On Wed, Jun 21, 2023 at 10:46 AM Linux regression tracking (Thorsten Leemhuis) regressions@leemhuis.info wrote:
[added Jason (who authored the culprit) to the list of recipients; moved net people and list to BCC, guess they are not much interested in this anymore then]
On 21.06.23 08:07, Sami Korkalainen wrote:
I bisected again. It seems I made some mistake last time, as I got a different result this time. Maybe, because these problematic kernels may boot fine sometimes, like I said before.
Anyway, first bad commit (makes much more sense this time): e7b813b32a42a3a6281a4fd9ae7700a0257c1d50 efi: random: refresh non-volatile random seed when RNG is initialized
I confirmed that this is the code causing the issue by commenting it out (see the patch file). Without this code, the latest mainline boots fine.

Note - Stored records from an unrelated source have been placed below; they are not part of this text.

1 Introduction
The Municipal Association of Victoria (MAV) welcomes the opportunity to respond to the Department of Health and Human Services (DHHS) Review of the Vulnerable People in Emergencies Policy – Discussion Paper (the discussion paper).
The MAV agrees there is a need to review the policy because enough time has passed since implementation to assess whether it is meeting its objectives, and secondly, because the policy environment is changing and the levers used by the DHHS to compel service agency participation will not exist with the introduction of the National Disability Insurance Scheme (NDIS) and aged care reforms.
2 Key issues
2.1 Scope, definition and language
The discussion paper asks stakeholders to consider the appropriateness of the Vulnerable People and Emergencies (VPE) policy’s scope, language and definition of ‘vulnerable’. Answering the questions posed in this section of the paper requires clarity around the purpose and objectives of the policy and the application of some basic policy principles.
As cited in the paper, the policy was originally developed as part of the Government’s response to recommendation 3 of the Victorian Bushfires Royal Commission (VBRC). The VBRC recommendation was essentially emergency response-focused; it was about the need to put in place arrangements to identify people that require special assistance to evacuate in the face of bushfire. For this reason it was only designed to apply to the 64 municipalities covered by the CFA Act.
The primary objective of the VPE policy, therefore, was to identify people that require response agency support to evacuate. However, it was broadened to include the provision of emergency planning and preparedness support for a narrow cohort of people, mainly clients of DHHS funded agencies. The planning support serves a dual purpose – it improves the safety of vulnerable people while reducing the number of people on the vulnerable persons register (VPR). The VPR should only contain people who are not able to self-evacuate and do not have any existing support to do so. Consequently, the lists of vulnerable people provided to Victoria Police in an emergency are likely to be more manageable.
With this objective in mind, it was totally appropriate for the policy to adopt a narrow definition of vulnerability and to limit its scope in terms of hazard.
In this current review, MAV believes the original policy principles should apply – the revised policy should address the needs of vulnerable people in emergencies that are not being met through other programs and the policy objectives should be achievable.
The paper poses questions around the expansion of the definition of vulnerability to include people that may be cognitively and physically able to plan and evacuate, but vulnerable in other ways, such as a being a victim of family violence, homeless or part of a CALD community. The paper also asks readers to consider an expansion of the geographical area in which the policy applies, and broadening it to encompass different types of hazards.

Jason, in that case it seems this is something for you. For the initial report, see here:
https://lore.kernel.org/all/GQUnKz2al3yke5mB2i1kp3SzNHjK8vi6KJEh7rnLrOQ24Orl...
Quoting a part of it:
Linux 6.2 and newer are (mostly) unbootable on my old HP 6730b laptop, the 6.1.30 works still fine. The weirdest thing is that newer kernels (like 6.3.4 and 6.4-rc3) may boot ok on the first try, but when rebooting, the very same version doesn't boot. Some times, when trying to boot, I get this message repeated forever: ACPI Error: No handler or method for GPE [XX], disabling event (20221020/evgpe-839) On newer kernels, the date is 20230331 instead of 20221020. There is also some other error, but I can't read it as it gets overwritten by the other ACPI error, see image linked at the end. And some times, the screen will just stay completely blank. I tried booting with acpi=off, but it does not help.
Catching up with email after my vacation, apologies for the delay.

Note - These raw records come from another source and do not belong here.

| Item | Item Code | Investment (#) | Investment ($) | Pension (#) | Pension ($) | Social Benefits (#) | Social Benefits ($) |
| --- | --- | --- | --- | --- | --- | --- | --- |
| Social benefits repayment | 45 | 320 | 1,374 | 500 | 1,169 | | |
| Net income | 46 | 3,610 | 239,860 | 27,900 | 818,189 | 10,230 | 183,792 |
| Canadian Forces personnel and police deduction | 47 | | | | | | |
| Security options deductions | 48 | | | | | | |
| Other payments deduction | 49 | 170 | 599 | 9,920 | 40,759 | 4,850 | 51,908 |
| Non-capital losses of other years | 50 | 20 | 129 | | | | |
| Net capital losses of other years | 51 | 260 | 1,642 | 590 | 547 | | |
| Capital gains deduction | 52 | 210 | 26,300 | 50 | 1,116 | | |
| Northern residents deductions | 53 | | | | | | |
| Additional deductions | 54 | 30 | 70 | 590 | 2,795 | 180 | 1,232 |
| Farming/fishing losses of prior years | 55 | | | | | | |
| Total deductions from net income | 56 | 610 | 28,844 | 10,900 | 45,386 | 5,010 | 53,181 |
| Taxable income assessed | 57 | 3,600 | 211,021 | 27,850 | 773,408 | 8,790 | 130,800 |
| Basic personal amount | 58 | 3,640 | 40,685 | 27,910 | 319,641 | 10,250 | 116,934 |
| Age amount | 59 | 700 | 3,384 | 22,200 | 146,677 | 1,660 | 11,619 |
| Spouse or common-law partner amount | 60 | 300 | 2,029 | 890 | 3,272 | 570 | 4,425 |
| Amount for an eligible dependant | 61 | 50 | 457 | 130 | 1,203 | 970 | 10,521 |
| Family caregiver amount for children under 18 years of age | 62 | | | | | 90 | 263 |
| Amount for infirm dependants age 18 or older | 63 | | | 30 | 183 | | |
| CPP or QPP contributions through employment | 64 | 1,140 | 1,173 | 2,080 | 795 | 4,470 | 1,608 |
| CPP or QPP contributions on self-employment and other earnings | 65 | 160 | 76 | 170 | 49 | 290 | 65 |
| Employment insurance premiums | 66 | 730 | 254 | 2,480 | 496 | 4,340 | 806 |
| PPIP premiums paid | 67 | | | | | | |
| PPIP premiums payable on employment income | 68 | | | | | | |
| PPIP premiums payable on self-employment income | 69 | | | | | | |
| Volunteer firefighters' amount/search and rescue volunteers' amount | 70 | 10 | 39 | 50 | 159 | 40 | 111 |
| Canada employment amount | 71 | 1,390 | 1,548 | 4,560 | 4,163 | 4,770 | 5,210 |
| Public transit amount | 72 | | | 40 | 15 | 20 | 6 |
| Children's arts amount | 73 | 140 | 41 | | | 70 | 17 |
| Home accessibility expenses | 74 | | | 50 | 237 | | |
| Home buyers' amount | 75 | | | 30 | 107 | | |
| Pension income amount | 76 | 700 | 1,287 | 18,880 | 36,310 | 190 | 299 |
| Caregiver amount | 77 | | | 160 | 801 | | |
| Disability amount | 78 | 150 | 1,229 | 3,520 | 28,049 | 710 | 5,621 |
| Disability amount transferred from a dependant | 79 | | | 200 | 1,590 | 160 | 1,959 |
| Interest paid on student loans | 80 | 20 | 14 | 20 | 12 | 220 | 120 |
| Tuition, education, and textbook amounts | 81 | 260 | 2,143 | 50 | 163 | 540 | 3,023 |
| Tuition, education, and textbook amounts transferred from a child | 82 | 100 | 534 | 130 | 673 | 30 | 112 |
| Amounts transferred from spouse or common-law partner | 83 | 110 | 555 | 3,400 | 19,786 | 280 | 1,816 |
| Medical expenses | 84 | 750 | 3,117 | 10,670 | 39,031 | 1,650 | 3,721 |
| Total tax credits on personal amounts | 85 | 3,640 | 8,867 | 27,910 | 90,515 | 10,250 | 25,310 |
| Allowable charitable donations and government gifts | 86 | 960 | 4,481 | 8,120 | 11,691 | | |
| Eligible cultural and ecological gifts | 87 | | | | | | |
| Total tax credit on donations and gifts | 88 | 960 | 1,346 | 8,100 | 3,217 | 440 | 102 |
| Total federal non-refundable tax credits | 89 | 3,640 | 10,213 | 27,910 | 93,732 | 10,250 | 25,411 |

This ship seems to have sailed in the meantime, but I'll contribute some observations anyway.
The machine in question appears to be Vista-era Windows laptop, and I am not surprised at all that the firmware is flaky. In those days, firmware testing was limited to boot testing Windows, and nobody bothered testing for EFI compliance beyond that (as it is not needed to get the Windows sticker)
However, the failure mode still strikes me as odd, and I'd be interested in finding out whether booting with efi=noruntime makes a difference at all, as that would prevent the SetVariable() all from taking place, without affecting anything else.

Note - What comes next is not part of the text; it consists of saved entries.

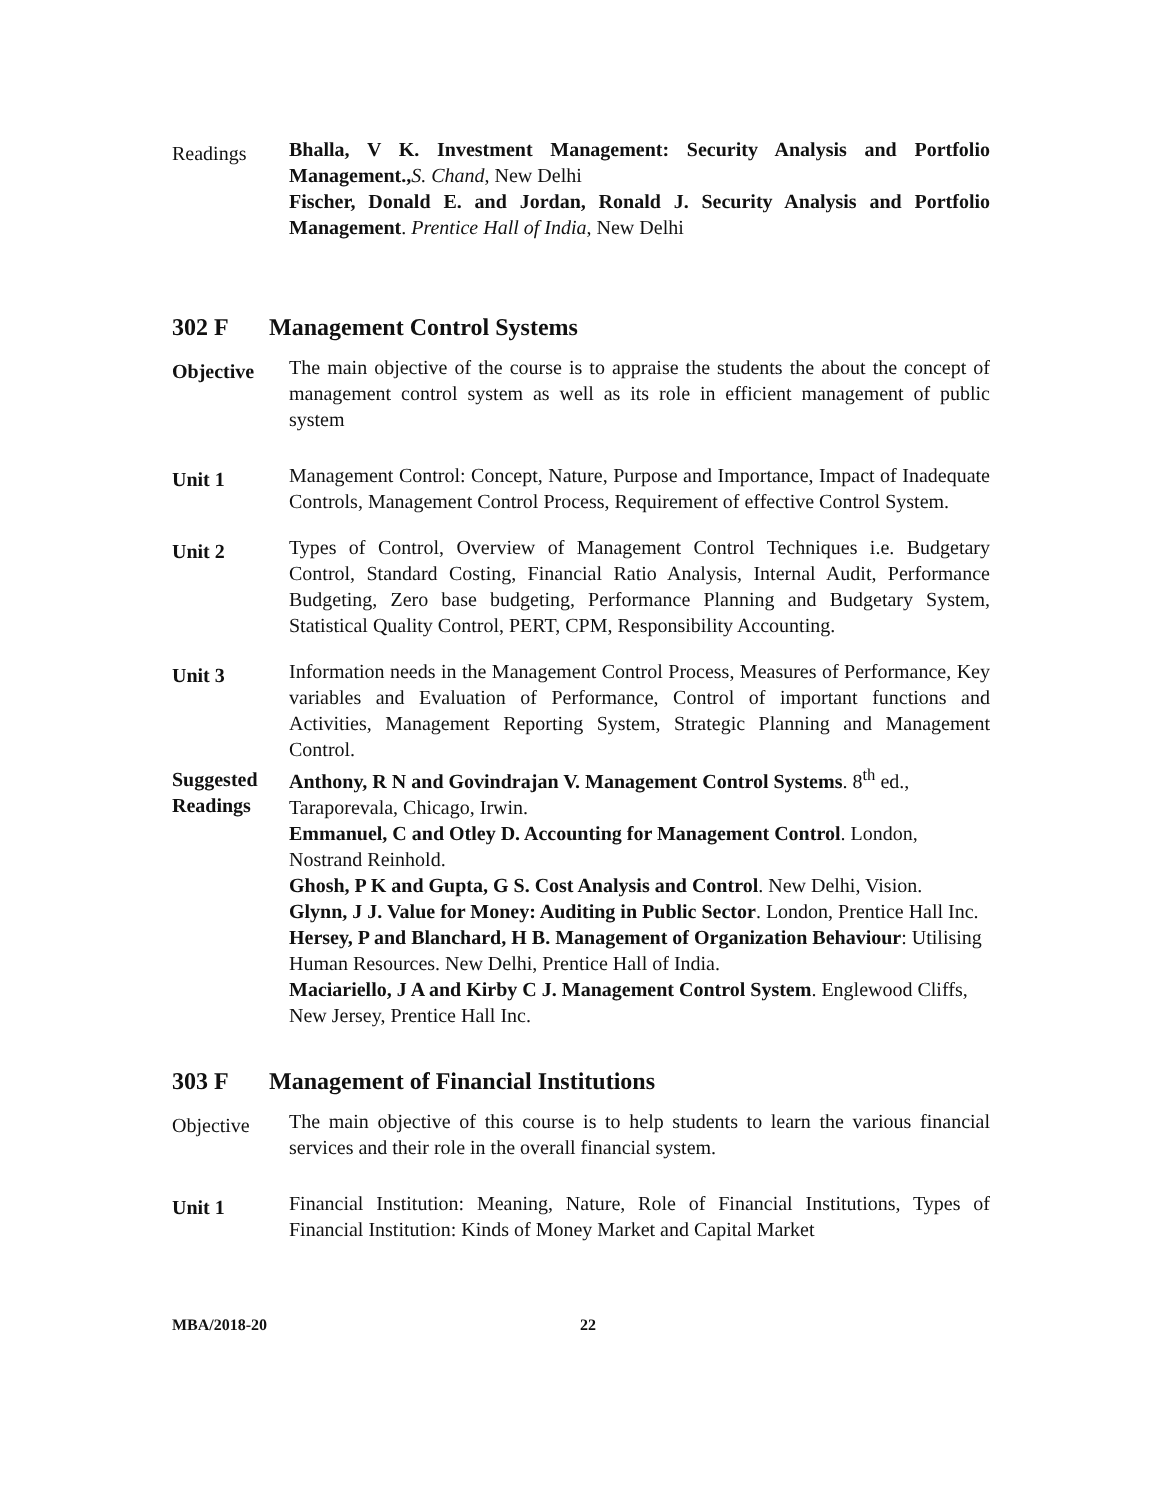Readings
Bhalla, V K. Investment Management: Security Analysis and Portfolio Management., S. Chand, New Delhi
Fischer, Donald E. and Jordan, Ronald J. Security Analysis and Portfolio Management. Prentice Hall of India, New Delhi
302 F Management Control Systems
Objective
The main objective of the course is to appraise the students the about the concept of management control system as well as its role in efficient management of public system
Unit 1
Management Control: Concept, Nature, Purpose and Importance, Impact of Inadequate Controls, Management Control Process, Requirement of effective Control System.
Unit 2
Types of Control, Overview of Management Control Techniques i.e. Budgetary Control, Standard Costing, Financial Ratio Analysis, Internal Audit, Performance Budgeting, Zero base budgeting, Performance Planning and Budgetary System, Statistical Quality Control, PERT, CPM, Responsibility Accounting.
Unit 3
Information needs in the Management Control Process, Measures of Performance, Key variables and Evaluation of Performance, Control of important functions and Activities, Management Reporting System, Strategic Planning and Management Control.
Suggested Readings
Anthony, R N and Govindrajan V. Management Control Systems. 8<sup>th</sup> ed., Taraporevala, Chicago, Irwin.
Emmanuel, C and Otley D. Accounting for Management Control. London, Nostrand Reinhold.
Ghosh, P K and Gupta, G S. Cost Analysis and Control. New Delhi, Vision.
Glynn, J J. Value for Money: Auditing in Public Sector. London, Prentice Hall Inc.
Hersey, P and Blanchard, H B. Management of Organization Behaviour: Utilising Human Resources. New Delhi, Prentice Hall of India.
Maciariello, J A and Kirby C J. Management Control System. Englewood Cliffs, New Jersey, Prentice Hall Inc.
303 F Management of Financial Institutions
Objective
The main objective of this course is to help students to learn the various financial services and their role in the overall financial system.
Unit 1
Financial Institution: Meaning, Nature, Role of Financial Institutions, Types of Financial Institution: Kinds of Money Market and Capital Market
MBA/2018-20 22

Setting the variable from user space is ultimately a better choice, I think. The reason it was avoided it here is so that we don't have to rely on user space to set limited permissions on the efivarfs file entry in order to avoid the seed from being world readable (which is something, e.g., systemd does today for other 'sensitive' EFI variables, whatever that means). But given that this variable is in its own GUIDed namespace, we could easily fix that in efivarfs itself.